▶ _Task objective_
Pull every line from the records that has the word "Gifts" in it.

▶ _Records for this exercise_
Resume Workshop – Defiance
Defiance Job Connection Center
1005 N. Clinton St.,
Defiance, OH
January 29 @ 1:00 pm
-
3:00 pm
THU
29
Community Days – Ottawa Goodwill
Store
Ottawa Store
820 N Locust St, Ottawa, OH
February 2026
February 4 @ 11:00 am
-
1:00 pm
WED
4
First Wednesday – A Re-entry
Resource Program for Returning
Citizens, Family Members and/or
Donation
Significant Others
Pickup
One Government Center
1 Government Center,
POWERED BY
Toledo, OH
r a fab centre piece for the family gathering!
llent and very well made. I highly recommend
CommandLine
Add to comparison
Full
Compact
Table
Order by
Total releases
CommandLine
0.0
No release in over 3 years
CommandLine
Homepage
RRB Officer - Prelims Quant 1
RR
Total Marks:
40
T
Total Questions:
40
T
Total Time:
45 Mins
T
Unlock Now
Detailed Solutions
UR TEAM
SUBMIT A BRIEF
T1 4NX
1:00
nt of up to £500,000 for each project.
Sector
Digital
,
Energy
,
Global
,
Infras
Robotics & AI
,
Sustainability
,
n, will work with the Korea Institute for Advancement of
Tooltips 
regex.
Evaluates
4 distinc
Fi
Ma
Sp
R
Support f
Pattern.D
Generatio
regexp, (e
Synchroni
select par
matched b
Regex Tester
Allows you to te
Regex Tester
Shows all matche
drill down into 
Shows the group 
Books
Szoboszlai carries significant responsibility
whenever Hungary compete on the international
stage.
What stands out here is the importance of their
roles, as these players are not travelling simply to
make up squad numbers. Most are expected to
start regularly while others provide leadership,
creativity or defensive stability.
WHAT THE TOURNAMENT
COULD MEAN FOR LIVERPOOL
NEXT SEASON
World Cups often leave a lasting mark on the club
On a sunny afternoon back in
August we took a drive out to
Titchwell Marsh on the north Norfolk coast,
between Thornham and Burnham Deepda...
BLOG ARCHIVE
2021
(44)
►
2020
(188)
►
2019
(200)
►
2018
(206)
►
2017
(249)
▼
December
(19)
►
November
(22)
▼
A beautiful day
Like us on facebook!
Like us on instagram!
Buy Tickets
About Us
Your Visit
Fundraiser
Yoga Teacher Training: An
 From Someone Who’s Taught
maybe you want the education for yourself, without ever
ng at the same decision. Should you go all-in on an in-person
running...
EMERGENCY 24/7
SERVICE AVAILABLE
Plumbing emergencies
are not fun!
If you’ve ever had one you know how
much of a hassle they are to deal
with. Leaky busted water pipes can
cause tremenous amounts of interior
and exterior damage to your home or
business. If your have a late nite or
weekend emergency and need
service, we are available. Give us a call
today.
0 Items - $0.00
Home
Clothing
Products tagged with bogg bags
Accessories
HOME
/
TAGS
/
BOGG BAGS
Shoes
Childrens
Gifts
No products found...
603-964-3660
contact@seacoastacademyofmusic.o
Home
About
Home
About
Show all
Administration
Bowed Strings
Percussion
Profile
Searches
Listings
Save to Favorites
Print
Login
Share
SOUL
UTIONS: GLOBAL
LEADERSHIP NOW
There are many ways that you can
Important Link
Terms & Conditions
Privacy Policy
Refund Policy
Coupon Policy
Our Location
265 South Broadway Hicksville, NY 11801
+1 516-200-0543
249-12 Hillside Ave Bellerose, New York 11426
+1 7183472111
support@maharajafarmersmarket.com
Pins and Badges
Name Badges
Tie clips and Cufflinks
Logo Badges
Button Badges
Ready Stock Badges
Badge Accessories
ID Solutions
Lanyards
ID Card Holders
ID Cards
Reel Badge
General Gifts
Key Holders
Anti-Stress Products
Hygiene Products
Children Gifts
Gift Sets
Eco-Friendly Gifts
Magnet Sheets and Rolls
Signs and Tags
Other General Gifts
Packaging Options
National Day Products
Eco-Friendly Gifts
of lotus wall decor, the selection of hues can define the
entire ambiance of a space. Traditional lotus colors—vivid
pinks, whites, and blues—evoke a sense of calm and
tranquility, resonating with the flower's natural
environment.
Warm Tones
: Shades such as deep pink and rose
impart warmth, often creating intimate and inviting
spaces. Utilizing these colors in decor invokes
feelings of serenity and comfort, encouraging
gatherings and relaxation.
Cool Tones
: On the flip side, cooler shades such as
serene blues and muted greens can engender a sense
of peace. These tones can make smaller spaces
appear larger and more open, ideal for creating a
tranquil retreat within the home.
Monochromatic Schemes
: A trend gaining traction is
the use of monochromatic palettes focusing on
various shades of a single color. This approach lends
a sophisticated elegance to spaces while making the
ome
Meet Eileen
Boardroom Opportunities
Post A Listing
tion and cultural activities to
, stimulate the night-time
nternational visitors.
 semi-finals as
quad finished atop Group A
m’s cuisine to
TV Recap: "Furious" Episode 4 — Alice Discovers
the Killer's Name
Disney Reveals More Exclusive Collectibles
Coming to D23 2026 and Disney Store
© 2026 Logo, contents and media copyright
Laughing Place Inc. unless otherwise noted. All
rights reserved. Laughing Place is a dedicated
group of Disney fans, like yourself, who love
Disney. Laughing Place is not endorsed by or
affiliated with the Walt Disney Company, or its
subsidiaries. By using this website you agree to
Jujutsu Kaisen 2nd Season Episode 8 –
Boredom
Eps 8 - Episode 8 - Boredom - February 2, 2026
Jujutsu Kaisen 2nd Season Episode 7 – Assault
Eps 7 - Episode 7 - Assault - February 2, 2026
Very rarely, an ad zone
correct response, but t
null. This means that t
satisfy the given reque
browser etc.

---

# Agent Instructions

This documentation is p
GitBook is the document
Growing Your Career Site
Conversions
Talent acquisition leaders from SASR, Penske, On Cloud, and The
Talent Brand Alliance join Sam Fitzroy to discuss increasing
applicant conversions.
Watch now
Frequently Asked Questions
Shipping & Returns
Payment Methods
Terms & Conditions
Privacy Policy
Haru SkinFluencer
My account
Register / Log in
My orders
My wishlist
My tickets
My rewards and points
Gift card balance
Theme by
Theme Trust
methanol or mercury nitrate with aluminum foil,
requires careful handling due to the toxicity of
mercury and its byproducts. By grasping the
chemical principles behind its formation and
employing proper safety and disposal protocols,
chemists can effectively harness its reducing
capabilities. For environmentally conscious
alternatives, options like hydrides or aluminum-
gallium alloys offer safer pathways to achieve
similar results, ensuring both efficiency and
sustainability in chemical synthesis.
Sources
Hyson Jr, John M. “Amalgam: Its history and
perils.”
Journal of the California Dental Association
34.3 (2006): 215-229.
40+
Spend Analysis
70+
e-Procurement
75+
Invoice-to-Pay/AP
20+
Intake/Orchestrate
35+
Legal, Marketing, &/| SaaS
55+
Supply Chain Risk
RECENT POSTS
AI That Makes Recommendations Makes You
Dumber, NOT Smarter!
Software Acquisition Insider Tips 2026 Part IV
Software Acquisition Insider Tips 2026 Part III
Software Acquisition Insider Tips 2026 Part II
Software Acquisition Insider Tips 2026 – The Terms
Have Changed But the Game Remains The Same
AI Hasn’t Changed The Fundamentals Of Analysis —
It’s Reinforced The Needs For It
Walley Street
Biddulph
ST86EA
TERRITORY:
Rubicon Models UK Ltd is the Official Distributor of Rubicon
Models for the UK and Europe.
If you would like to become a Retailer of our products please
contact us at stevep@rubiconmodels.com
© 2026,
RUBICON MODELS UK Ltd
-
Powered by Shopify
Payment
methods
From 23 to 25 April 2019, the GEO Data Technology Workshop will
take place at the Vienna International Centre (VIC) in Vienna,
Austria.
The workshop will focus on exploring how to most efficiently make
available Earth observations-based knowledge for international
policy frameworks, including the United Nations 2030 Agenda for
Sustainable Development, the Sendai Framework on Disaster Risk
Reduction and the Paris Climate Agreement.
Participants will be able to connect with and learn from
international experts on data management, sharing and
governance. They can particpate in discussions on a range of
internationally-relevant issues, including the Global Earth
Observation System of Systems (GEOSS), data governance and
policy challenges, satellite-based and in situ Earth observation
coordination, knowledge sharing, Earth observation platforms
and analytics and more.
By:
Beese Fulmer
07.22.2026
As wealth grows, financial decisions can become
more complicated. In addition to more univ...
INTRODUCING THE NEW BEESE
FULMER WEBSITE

▶ _Result_
Gifts
General Gifts
Children Gifts
Eco-Friendly Gifts
Other General Gifts
Eco-Friendly Gifts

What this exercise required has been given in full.